**Explore the material:**
1. In the mailing list thread, rewrite the passage starting at "2010-07-14 19:27:52" and ending at "the following changes...", putting "propose" in place of "suggest".
2. According to the subject line of the mailing list thread, on what kind of system does the 2.6.34 boot fail?

──────── Document excerpt

Can we use PCI_EXT_CAP_NEXT to replace this line?
pos = (pcie_cap >> 20) & 0xffc

2010-07-14 19:03:09

by H. Peter Anvin

[permalink] [raw]
Subject: Re: Regression: 2.6.34 boot fails on E5405 system, bisected: de08e2c26

On 07/14/2010 11:59 AM, Jesse Barnes wrote:
>
> Changes look ok to me, though I'd prefer not hitting this code at all
> on non-Moorestown if at all possible.
>

I guess that's okay in the short term, but I'm guessing fixed BARs in
some form is eventually going to make it into the general PCI spec.

-hpa

2010-07-14 19:27:52

by Ben Greear

[permalink] [raw]
Subject: Re: Regression: 2.6.34 boot fails on E5405 system, bisected: de08e2c26

On 07/14/2010 11:52 AM, H. Peter Anvin wrote:
> So I suggest the following changes...

────────────────
──────── Supplied material

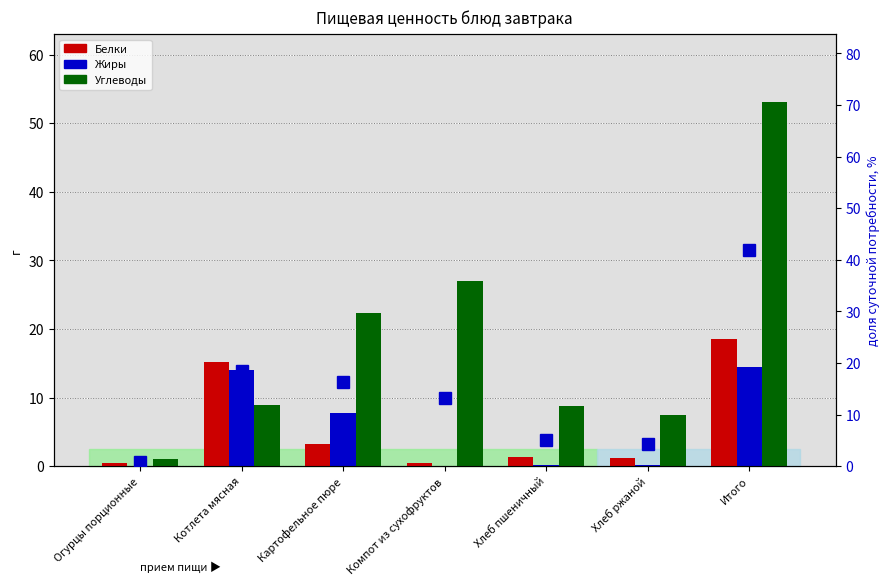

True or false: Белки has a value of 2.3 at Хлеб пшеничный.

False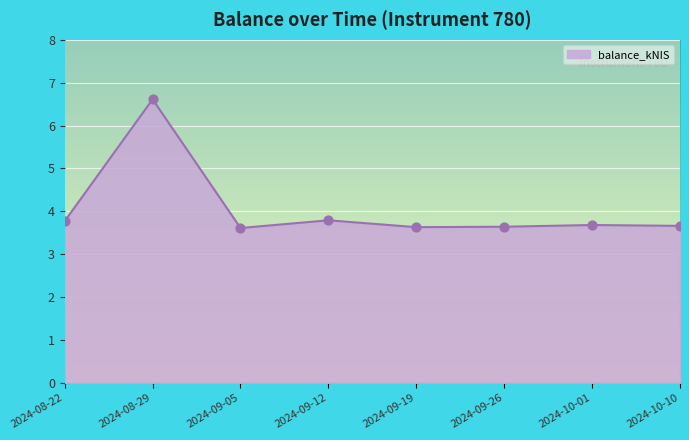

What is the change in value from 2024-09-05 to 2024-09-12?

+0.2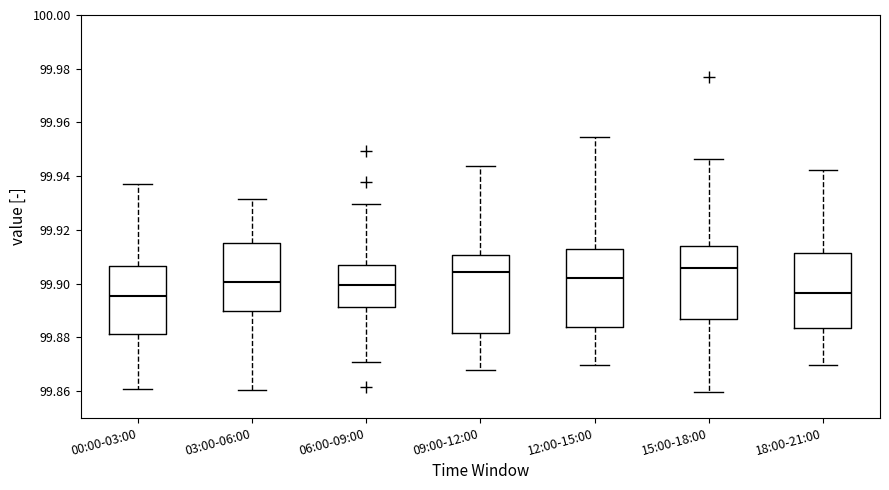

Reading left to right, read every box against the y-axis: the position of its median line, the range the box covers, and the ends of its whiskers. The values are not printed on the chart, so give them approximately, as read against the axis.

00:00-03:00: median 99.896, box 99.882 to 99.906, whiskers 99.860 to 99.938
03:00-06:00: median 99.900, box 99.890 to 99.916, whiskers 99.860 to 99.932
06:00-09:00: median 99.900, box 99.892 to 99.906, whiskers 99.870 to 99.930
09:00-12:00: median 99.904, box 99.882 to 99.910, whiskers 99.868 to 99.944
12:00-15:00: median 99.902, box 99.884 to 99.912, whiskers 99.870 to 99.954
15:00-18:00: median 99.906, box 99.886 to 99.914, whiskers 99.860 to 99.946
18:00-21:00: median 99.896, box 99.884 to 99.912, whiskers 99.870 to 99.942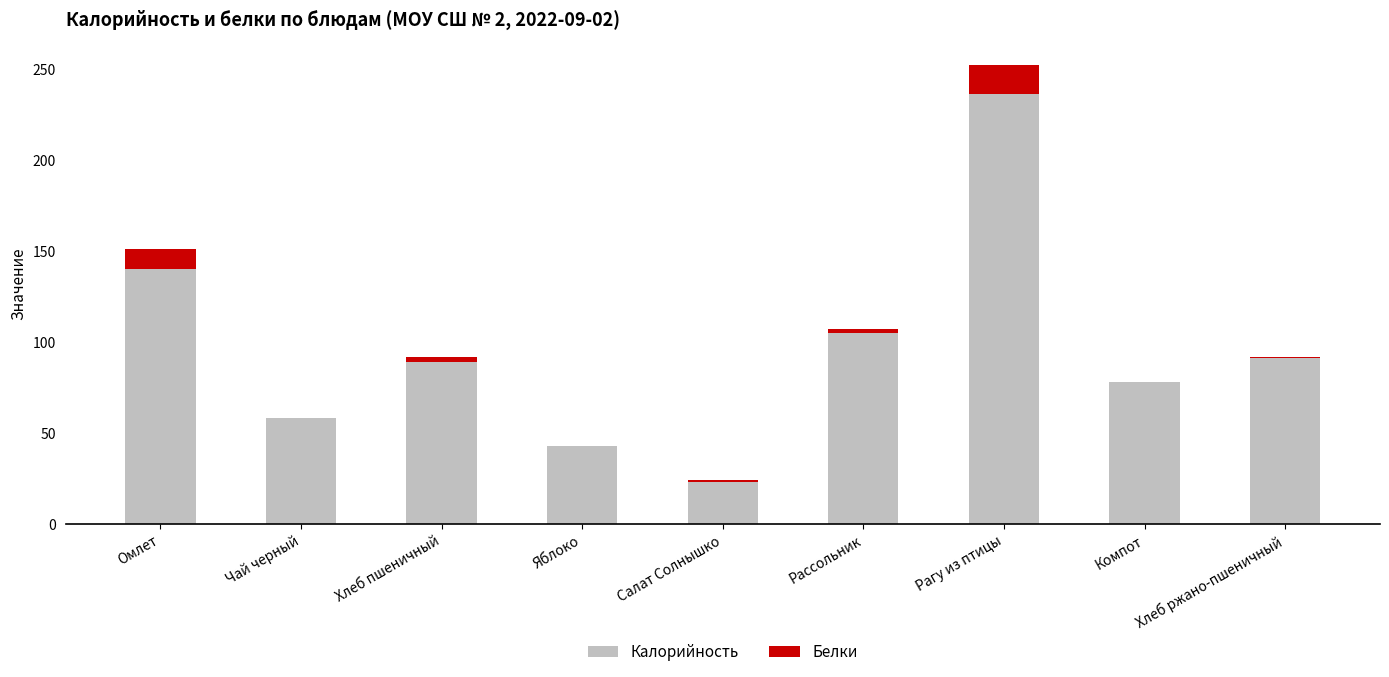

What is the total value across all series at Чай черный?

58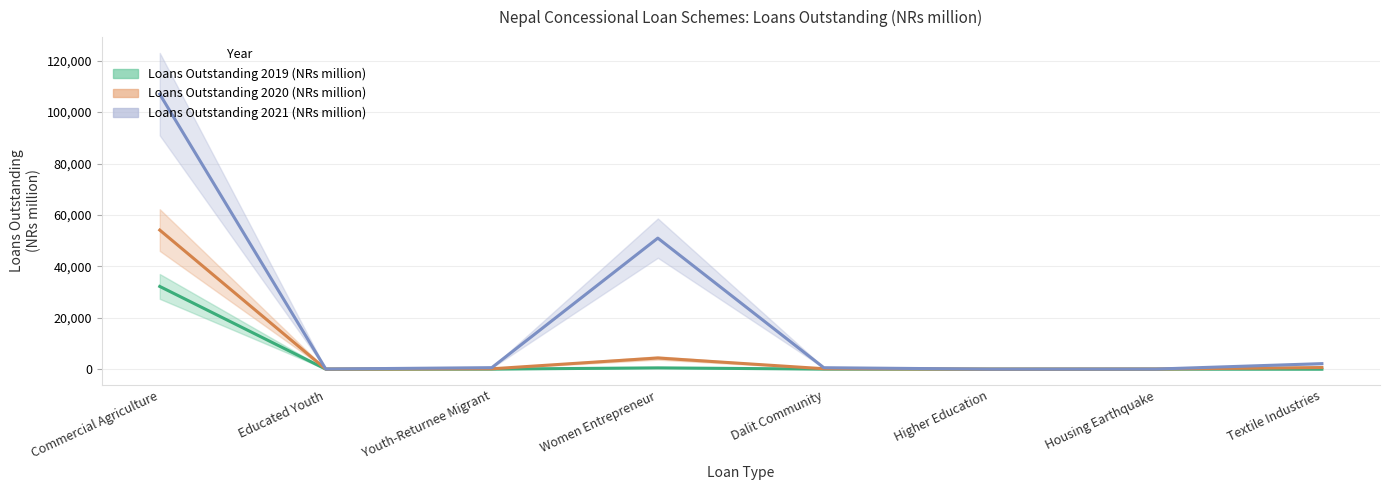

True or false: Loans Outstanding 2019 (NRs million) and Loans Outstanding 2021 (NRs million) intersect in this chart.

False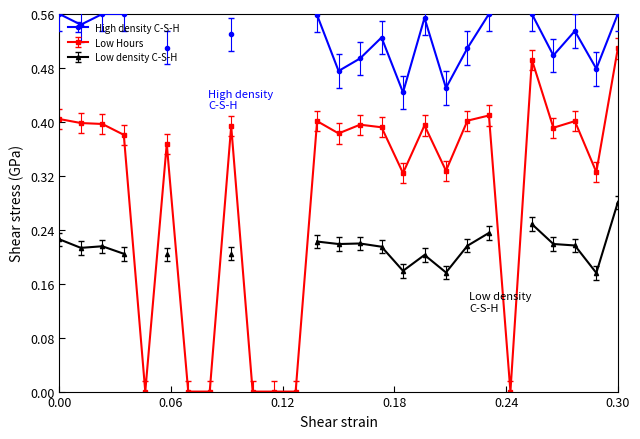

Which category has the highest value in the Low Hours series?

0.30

────────────────

**Replies:**
1.
2010-07-14 19:27:52

by Ben Greear

[permalink] [raw]
Subject: Re: Regression: 2.6.34 boot fails on E5405 system, bisected: de08e2c26

On 07/14/2010 11:52 AM, H. Peter Anvin wrote:
> So I propose the following changes...

2. An E5405 system.